Brief:
Tally the lines below that contain the string "frontruder", and give only the count.

*****

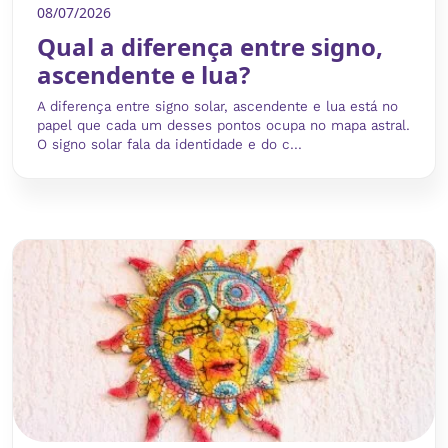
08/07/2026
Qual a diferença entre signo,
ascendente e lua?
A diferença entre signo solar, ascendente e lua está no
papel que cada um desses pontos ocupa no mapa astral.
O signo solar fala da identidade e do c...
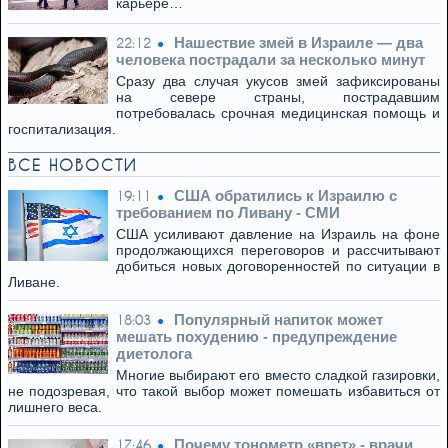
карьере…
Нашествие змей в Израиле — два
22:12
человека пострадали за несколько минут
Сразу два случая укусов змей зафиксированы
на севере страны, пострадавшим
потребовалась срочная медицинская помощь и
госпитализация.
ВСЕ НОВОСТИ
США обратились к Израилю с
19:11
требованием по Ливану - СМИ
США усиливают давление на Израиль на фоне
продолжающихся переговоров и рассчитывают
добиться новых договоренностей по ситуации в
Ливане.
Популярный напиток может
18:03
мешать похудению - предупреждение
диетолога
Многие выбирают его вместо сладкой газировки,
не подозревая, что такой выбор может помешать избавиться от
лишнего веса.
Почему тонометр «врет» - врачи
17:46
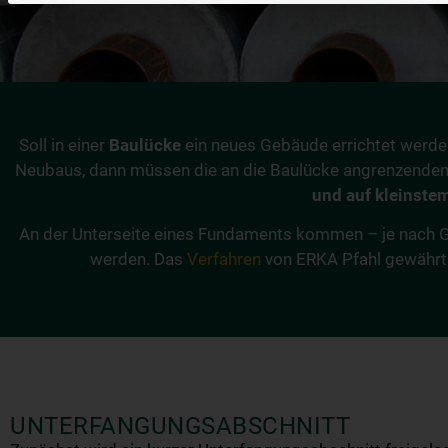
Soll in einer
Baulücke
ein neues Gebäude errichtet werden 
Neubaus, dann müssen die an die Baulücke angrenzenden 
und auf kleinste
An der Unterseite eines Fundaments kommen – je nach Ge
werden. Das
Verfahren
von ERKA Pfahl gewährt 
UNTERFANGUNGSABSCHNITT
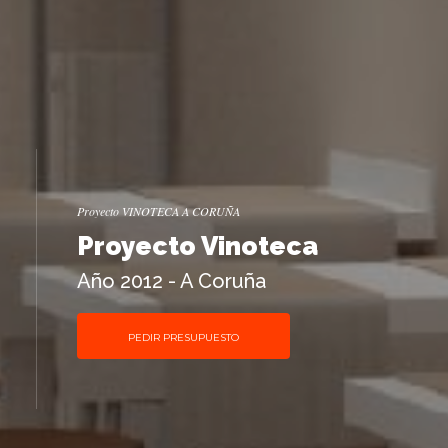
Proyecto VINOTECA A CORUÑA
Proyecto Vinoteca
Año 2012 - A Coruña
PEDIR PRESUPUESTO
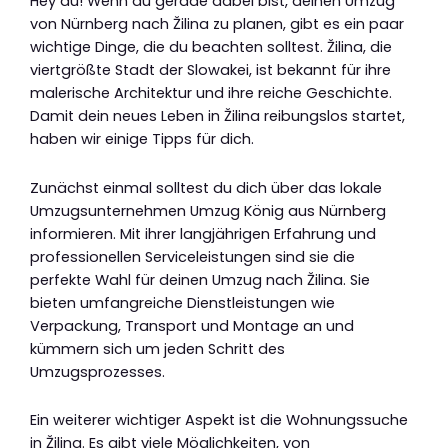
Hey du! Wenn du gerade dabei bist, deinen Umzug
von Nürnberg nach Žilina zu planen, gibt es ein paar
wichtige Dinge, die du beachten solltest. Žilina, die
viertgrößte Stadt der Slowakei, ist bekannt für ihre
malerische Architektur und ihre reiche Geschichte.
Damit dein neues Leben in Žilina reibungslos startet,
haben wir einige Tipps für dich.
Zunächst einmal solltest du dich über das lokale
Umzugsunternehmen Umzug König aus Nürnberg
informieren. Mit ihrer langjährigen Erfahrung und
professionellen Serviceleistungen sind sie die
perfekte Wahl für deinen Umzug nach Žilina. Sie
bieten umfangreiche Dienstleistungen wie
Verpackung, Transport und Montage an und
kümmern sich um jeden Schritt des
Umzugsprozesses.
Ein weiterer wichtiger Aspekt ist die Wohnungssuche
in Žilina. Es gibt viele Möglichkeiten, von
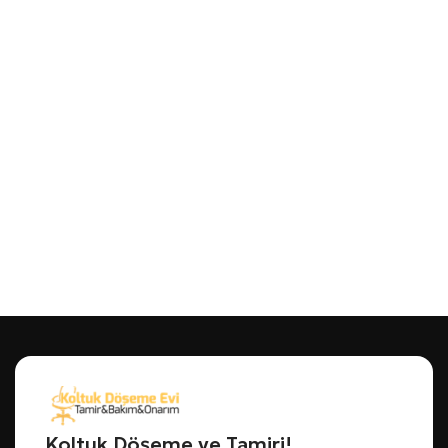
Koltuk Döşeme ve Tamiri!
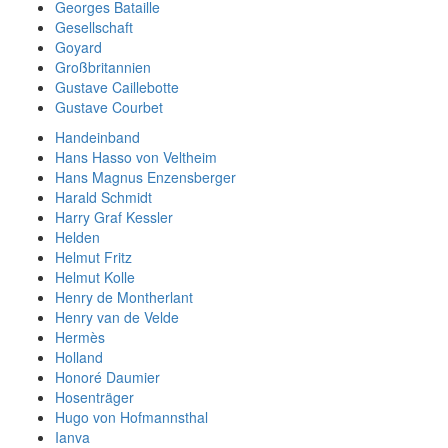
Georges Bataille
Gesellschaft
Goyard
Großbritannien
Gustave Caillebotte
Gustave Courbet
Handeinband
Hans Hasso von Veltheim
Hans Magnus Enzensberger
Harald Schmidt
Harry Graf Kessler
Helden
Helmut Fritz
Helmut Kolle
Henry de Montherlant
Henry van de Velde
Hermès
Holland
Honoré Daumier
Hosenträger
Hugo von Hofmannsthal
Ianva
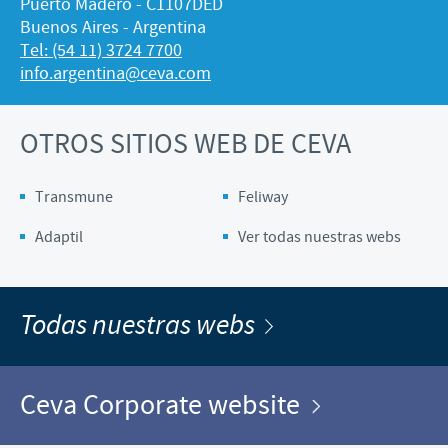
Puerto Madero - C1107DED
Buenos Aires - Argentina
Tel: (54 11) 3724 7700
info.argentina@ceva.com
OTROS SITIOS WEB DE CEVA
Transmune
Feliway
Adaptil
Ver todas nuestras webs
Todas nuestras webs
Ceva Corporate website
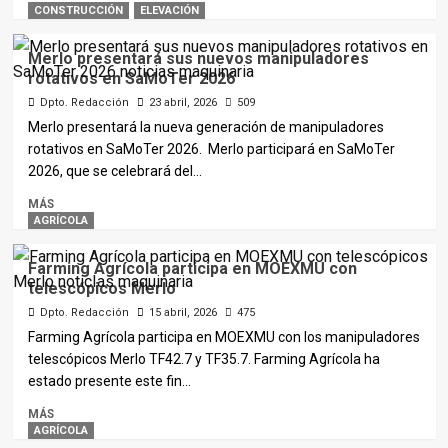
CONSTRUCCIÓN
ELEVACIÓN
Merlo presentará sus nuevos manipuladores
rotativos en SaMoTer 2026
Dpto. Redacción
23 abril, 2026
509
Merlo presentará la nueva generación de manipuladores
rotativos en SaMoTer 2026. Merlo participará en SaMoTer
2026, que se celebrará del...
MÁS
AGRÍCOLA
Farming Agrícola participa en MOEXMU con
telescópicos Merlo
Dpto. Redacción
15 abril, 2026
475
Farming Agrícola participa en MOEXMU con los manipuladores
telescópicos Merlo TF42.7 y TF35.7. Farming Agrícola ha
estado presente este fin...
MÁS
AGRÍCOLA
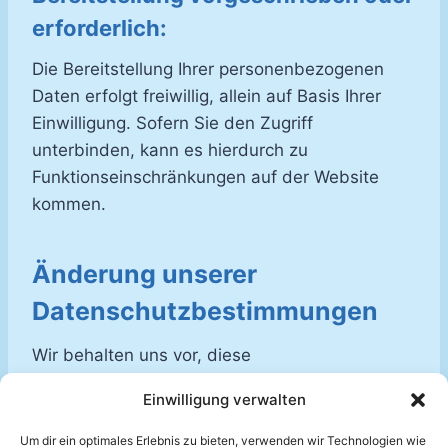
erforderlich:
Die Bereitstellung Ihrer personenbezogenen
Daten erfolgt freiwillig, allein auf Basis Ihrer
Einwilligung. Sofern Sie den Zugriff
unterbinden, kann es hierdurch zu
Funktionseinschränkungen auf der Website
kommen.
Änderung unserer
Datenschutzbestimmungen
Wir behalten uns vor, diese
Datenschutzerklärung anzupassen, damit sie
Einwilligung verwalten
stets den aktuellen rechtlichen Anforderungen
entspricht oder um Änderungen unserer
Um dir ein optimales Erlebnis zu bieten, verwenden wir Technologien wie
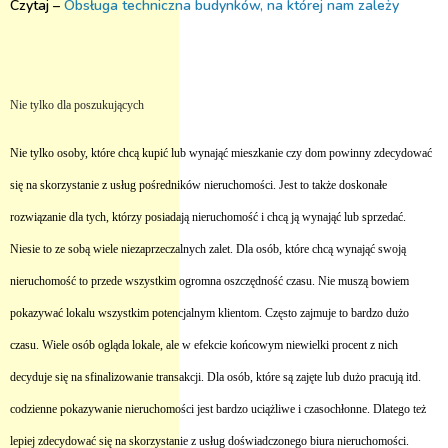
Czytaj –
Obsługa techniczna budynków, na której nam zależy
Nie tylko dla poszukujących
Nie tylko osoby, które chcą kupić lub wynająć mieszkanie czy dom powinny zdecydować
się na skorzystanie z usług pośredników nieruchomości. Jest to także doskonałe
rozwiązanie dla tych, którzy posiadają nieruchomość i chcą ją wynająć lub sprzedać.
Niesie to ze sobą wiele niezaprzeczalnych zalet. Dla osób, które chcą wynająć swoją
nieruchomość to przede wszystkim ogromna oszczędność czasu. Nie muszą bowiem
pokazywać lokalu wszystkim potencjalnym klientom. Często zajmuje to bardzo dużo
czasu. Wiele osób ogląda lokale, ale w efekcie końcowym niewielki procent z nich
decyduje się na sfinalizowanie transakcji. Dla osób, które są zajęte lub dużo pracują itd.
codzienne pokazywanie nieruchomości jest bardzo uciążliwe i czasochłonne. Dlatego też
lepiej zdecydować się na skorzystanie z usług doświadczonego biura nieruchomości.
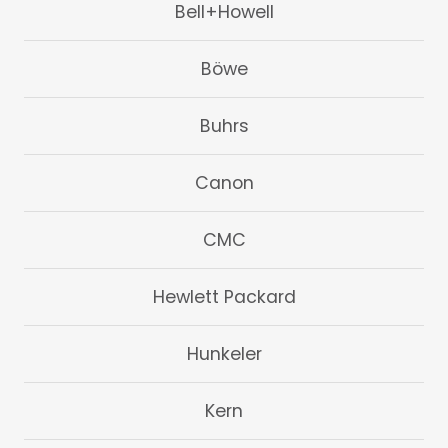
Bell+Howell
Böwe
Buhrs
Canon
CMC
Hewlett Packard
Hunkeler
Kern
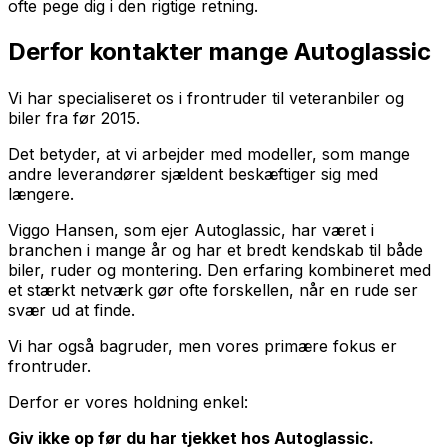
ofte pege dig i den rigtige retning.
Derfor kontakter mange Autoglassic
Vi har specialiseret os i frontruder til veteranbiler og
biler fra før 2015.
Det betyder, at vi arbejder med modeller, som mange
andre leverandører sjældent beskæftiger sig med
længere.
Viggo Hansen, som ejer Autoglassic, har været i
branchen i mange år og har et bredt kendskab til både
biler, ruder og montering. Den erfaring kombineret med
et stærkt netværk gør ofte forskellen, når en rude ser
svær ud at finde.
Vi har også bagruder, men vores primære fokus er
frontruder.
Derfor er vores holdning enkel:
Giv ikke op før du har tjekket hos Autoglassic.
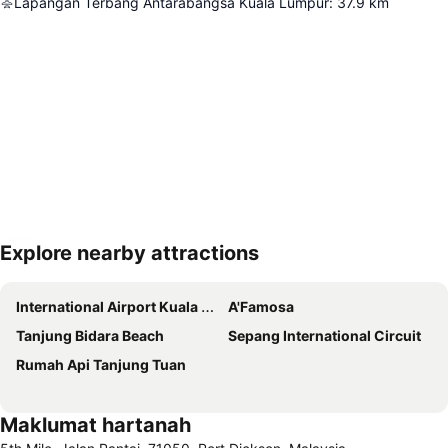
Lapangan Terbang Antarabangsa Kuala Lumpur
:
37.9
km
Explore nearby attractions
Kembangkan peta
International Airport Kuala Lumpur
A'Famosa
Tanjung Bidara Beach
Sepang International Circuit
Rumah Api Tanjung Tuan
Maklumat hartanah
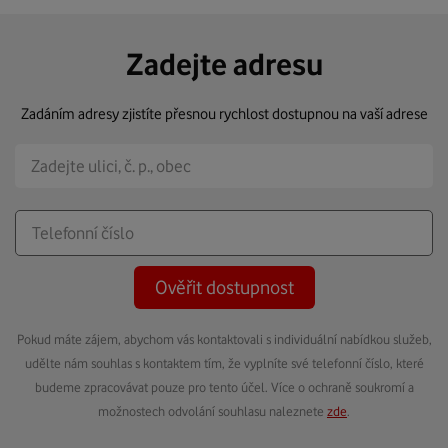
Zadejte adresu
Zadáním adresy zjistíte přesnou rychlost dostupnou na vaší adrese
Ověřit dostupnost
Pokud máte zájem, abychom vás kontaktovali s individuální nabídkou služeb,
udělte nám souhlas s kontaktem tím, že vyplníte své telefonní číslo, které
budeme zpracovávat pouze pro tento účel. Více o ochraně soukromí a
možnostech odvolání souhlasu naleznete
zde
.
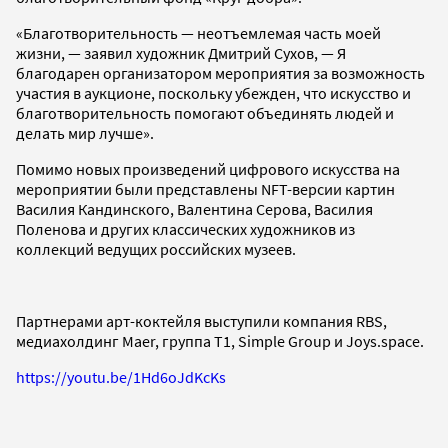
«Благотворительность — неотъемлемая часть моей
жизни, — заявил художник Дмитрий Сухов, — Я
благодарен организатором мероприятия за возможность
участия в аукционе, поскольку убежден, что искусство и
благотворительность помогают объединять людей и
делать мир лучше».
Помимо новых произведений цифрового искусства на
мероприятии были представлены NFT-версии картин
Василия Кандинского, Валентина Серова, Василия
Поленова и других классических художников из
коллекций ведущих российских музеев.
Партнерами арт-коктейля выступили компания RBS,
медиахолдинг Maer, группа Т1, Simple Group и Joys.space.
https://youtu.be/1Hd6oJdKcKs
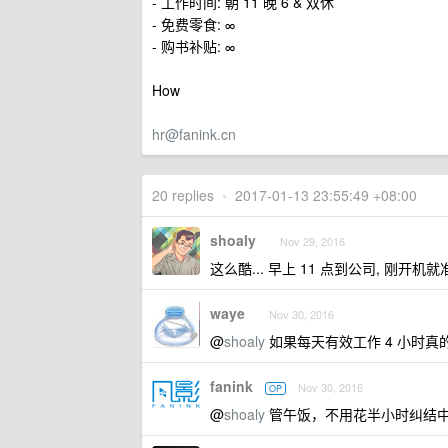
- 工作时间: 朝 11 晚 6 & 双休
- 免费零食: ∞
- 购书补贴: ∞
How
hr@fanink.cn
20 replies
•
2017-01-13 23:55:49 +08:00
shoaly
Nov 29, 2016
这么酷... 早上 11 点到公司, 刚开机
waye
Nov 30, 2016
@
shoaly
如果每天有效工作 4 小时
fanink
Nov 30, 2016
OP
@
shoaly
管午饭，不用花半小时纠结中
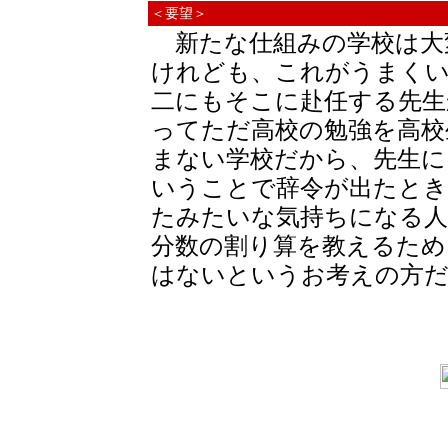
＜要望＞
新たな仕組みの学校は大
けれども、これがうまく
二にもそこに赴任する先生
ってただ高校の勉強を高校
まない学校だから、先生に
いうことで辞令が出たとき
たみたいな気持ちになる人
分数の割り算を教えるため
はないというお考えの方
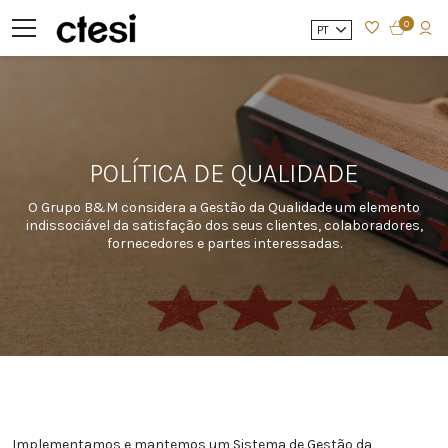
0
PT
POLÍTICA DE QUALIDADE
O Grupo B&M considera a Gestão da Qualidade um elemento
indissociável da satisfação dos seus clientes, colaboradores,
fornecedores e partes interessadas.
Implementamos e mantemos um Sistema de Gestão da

*****

Solved exercise:
2